Obtain the speech rate from .words files in the Buckeye corpus
Copyright 2019, Gero Kunter ([email protected])
This module contains two functions, get_context()
and get_speechrate()
. It can be
used to determine the speech rate (in number of words per second) for tokens from the
Buckeye Speech Corpus (https://buckeyecorpus.osu.edu/).
get_context(lines, ref_pos, span)
"""
Create two lists representing the left and the right context window,
respectively. Each list represents the temporal distance of the tokens in
the context window from the reference token.
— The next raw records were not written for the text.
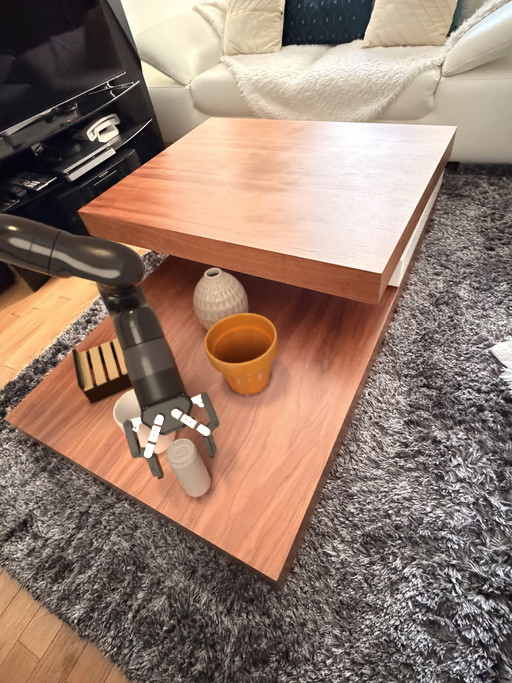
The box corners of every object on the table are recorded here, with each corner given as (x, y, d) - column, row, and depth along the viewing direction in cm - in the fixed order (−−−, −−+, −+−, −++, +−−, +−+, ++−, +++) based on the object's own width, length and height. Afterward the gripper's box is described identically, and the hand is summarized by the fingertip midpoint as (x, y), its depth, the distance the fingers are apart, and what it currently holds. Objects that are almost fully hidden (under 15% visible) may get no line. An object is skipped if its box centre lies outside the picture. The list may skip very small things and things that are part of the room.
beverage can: (181, 479, 70) (161, 445, 61) (206, 467, 71) (190, 432, 62) (189, 503, 66) (169, 471, 58) (215, 490, 68) (199, 456, 59)
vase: (221, 354, 90) (205, 299, 78) (191, 328, 98) (173, 274, 86) (262, 326, 95) (253, 270, 83) (231, 303, 103) (219, 249, 91)
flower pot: (294, 388, 81) (289, 345, 71) (231, 416, 78) (218, 375, 69) (265, 346, 90) (258, 303, 81) (208, 370, 87) (194, 328, 78)
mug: (143, 406, 83) (124, 374, 75) (185, 429, 77) (170, 397, 69) (113, 437, 78) (90, 407, 70) (156, 464, 72) (136, 434, 65)
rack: (91, 404, 85) (78, 385, 80) (84, 368, 93) (71, 349, 88) (152, 377, 88) (142, 358, 83) (140, 345, 96) (131, 326, 91)
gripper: (196, 356, 66) (227, 445, 66) (114, 384, 64) (146, 476, 64) (196, 356, 59) (231, 456, 59) (103, 388, 57) (139, 492, 57)
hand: (187, 467), depth 62 cm, fingers open, 8 cm apart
The context windows will include up to `span` tokens, but can contain fewer
tokens if the start or the end of the recording is reached, or if a token
is encountered that may be considered a disfluency. These tokens are
specified by the labels defined in the global variable BREAK_LABELS.
Arguments
---------
lines : list of strings
The content of a Buckeye .words file, either with or without the
header information.
ref_pos : int
The index of the reference token in the list `lines`.
span : int
The maximum size of the left and the right context window.
Returns
-------
l_dist, r_dist : lists of float
The temporal distance between the reference token and the tokens in the
left and the right context window, respectively.
If a context window doesn't contain a valid token (e.g. because the
reference token occurs at the start or the end of the recording, or
because it is preceded or followed by a pause), the respective list can
be empty. Otherwise, it will contain up to `span` values (the length of
the two lists can differ).
"""
def get_speechrate(l_dist, r_dist):
"""
Calculate the speech rate based on the temporal distances of the tokens in
the provided context windows.
The speech D rate is calculated as the overall length of the left and the
right context window, divided by the sum of the number of tokens in the two
windows.
If one of the two windows is empty, only the other list is taken into
account.
If both lists are empty, the function returns None.
Note that as the two lists represent temporal distances, the maximum of
each list represents the duration of the respective context window.
Arguments
---------
l_dist, r_dist : list of floats
The temporal distance between the reference token and the tokens in the
left and the right context window, respectively.
These lists are typically produced by the `get_context()` function.
Returns
-------
D : float
The speech rate based on the two context windows. If both context
windows are empty, D is defined as None.
"""